- Opening Delimiter -
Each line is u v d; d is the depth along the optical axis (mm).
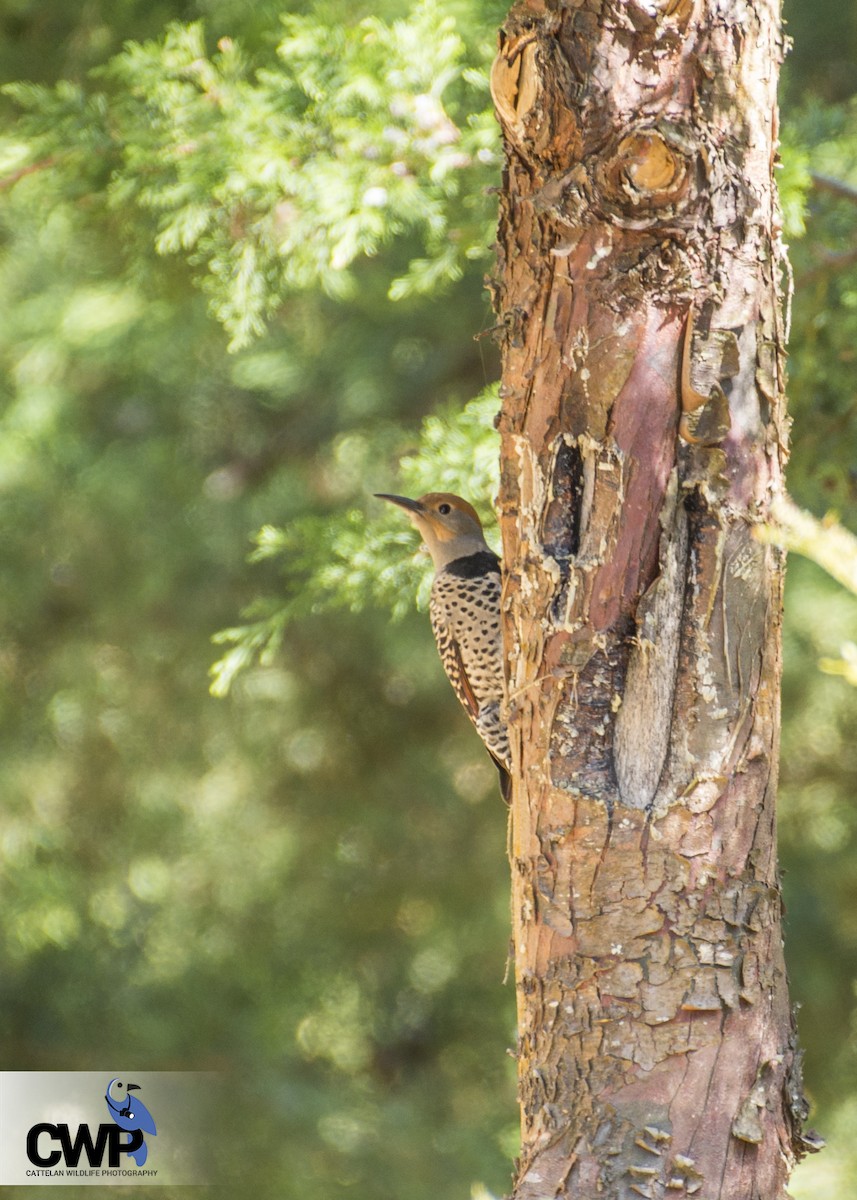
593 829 5652
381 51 9336
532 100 5684
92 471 16328
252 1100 16250
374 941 18141
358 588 9641
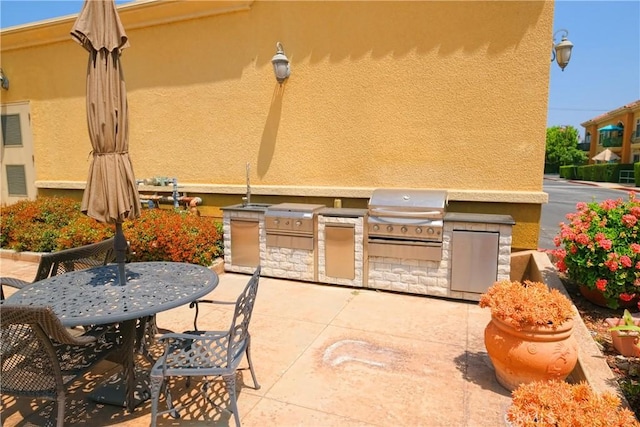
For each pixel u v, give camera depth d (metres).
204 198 6.93
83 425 2.58
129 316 2.36
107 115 2.68
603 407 1.67
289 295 4.95
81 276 3.16
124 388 2.92
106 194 2.70
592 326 3.73
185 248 5.67
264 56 6.17
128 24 6.96
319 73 5.86
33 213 7.29
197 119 6.81
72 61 7.67
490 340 2.90
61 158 8.12
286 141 6.20
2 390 2.32
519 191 5.06
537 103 4.88
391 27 5.38
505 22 4.88
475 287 4.56
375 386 2.98
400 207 4.75
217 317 4.35
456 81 5.18
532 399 1.77
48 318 2.11
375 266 5.02
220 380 3.09
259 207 5.87
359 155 5.78
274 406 2.75
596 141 40.25
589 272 3.96
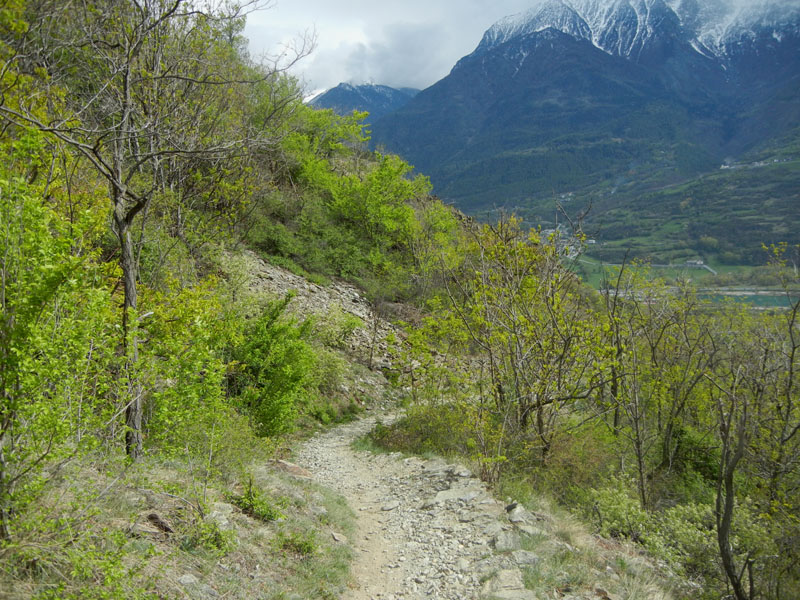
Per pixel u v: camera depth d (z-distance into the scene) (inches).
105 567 143.5
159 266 445.4
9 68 220.7
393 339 626.5
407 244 1273.4
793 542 355.9
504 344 461.7
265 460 381.7
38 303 143.8
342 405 730.2
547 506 368.8
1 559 133.0
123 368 187.3
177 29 340.2
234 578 202.1
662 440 687.7
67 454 147.6
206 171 717.9
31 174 250.5
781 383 542.0
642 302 651.5
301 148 1317.7
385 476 450.0
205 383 217.3
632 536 387.9
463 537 301.9
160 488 214.1
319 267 1096.2
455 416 502.6
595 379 470.0
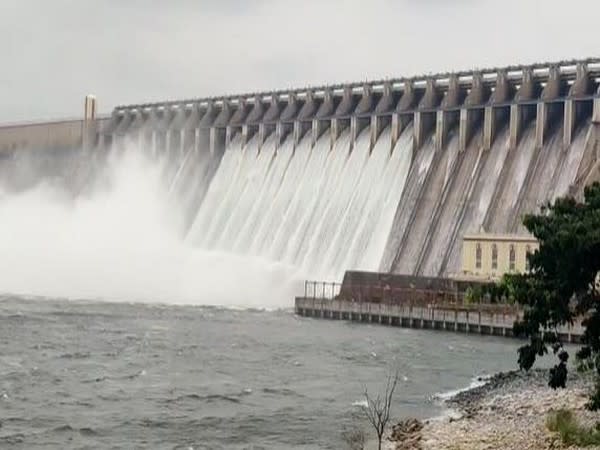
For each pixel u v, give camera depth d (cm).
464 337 11625
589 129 13288
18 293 16138
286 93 18375
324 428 6531
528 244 12544
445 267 13938
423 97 15638
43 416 6756
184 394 7638
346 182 16238
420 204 14875
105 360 9156
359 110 16600
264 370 8850
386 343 10869
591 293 5338
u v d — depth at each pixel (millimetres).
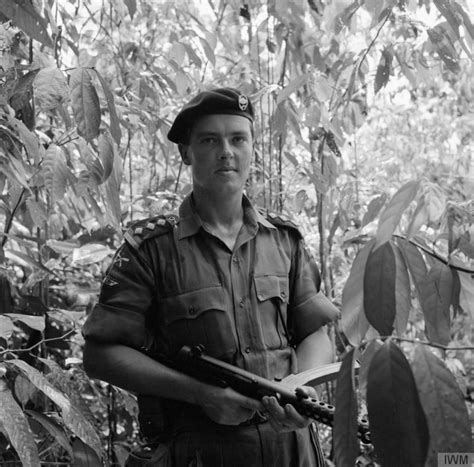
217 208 1449
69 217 2168
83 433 1335
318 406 1275
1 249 1640
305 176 2266
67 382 1448
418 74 2248
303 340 1531
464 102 3004
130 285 1417
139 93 2213
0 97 1461
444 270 1012
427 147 3217
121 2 2256
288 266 1503
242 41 2684
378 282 840
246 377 1333
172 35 2373
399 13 1970
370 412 759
- Closing Delimiter -
### TASK STATEMENT:
Leave the images out and output the remaining material exactly as it stands.

### TASK RESULT:
Each line is u v d; d is the depth along the optical axis (mm).
593 829 5652
381 51 9336
532 100 5684
92 471 16328
252 1100 16250
374 941 18141
358 588 9641
For each pixel u v, give camera depth d (metres).
204 198 6.93
83 425 2.58
129 316 2.36
107 115 2.68
603 407 1.67
289 295 4.95
81 276 3.16
124 388 2.92
106 194 2.70
592 326 3.73
185 248 5.67
264 56 6.17
128 24 6.96
319 73 5.86
33 213 7.29
197 119 6.81
72 61 7.67
490 340 2.90
61 158 8.12
286 141 6.20
2 390 2.32
519 191 5.06
537 103 4.88
391 27 5.38
505 22 4.88
475 287 4.56
375 386 2.98
400 207 4.75
217 317 4.35
456 81 5.18
532 399 1.77
48 318 2.11
375 266 5.02
220 380 3.09
259 207 5.87
359 155 5.78
274 406 2.75
596 141 40.25
589 272 3.96
Per pixel u v: camera depth d (z-distance into the scene) (inches).
105 567 143.5
159 266 445.4
9 68 220.7
393 339 626.5
407 244 1273.4
793 542 355.9
504 344 461.7
265 460 381.7
38 303 143.8
342 405 730.2
547 506 368.8
1 559 133.0
123 368 187.3
177 29 340.2
234 578 202.1
662 440 687.7
67 454 147.6
206 171 717.9
31 174 250.5
781 383 542.0
642 302 651.5
301 148 1317.7
385 476 450.0
205 383 217.3
632 536 387.9
463 537 301.9
160 488 214.1
319 267 1096.2
455 416 502.6
595 379 470.0
For each pixel u v, give camera depth d (cm).
464 337 11625
589 129 13288
18 293 16138
286 93 18375
324 428 6531
528 244 12544
445 267 13938
423 97 15638
43 416 6756
184 394 7638
346 182 16238
420 204 14875
105 360 9156
359 110 16600
264 370 8850
386 343 10869
591 293 5338
u v d — depth at each pixel (millimetres).
217 208 1449
69 217 2168
83 433 1335
318 406 1275
1 249 1640
305 176 2266
67 382 1448
418 74 2248
303 340 1531
464 102 3004
130 285 1417
139 93 2213
0 97 1461
444 270 1012
427 147 3217
121 2 2256
288 266 1503
242 41 2684
378 282 840
246 377 1333
172 35 2373
399 13 1970
370 412 759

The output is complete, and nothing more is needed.